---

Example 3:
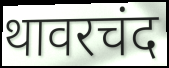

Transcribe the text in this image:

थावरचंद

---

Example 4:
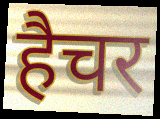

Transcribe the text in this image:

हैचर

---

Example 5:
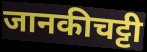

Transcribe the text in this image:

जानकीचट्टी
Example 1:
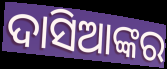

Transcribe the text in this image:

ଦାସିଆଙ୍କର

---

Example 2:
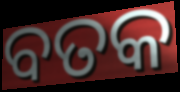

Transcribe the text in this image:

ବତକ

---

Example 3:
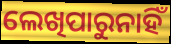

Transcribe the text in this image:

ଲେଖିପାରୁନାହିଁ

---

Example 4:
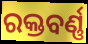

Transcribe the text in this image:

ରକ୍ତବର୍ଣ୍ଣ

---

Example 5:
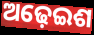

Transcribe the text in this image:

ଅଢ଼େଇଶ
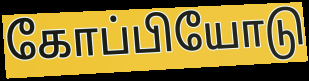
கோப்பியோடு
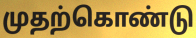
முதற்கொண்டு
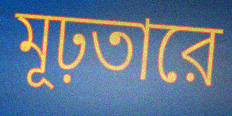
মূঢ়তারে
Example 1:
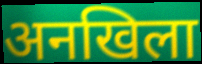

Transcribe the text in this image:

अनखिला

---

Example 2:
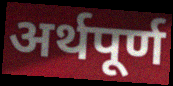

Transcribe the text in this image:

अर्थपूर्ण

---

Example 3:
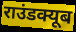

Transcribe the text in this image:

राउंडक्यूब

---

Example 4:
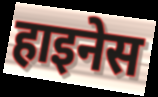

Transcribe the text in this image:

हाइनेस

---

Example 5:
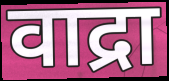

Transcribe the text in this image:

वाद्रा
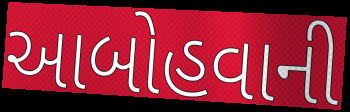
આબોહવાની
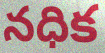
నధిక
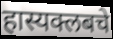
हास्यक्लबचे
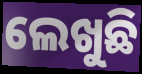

────────────────

- [Exercise instructions] An exact copy of the records above is needed, with the pictures removed.

- [Task solution]
---

Example 3:

Transcribe the text in this image:

थावरचंद

---

Example 4:

Transcribe the text in this image:

हैचर

---

Example 5:

Transcribe the text in this image:

जानकीचट्टी
Example 1:

Transcribe the text in this image:

ଦାସିଆଙ୍କର

---

Example 2:

Transcribe the text in this image:

ବତକ

---

Example 3:

Transcribe the text in this image:

ଲେଖିପାରୁନାହିଁ

---

Example 4:

Transcribe the text in this image:

ରକ୍ତବର୍ଣ୍ଣ

---

Example 5:

Transcribe the text in this image:

ଅଢ଼େଇଶ
கோப்பியோடு
முதற்கொண்டு
মূঢ়তারে
Example 1:

Transcribe the text in this image:

अनखिला

---

Example 2:

Transcribe the text in this image:

अर्थपूर्ण

---

Example 3:

Transcribe the text in this image:

राउंडक्यूब

---

Example 4:

Transcribe the text in this image:

हाइनेस

---

Example 5:

Transcribe the text in this image:

वाद्रा
આબોહવાની
నధిక
हास्यक्लबचे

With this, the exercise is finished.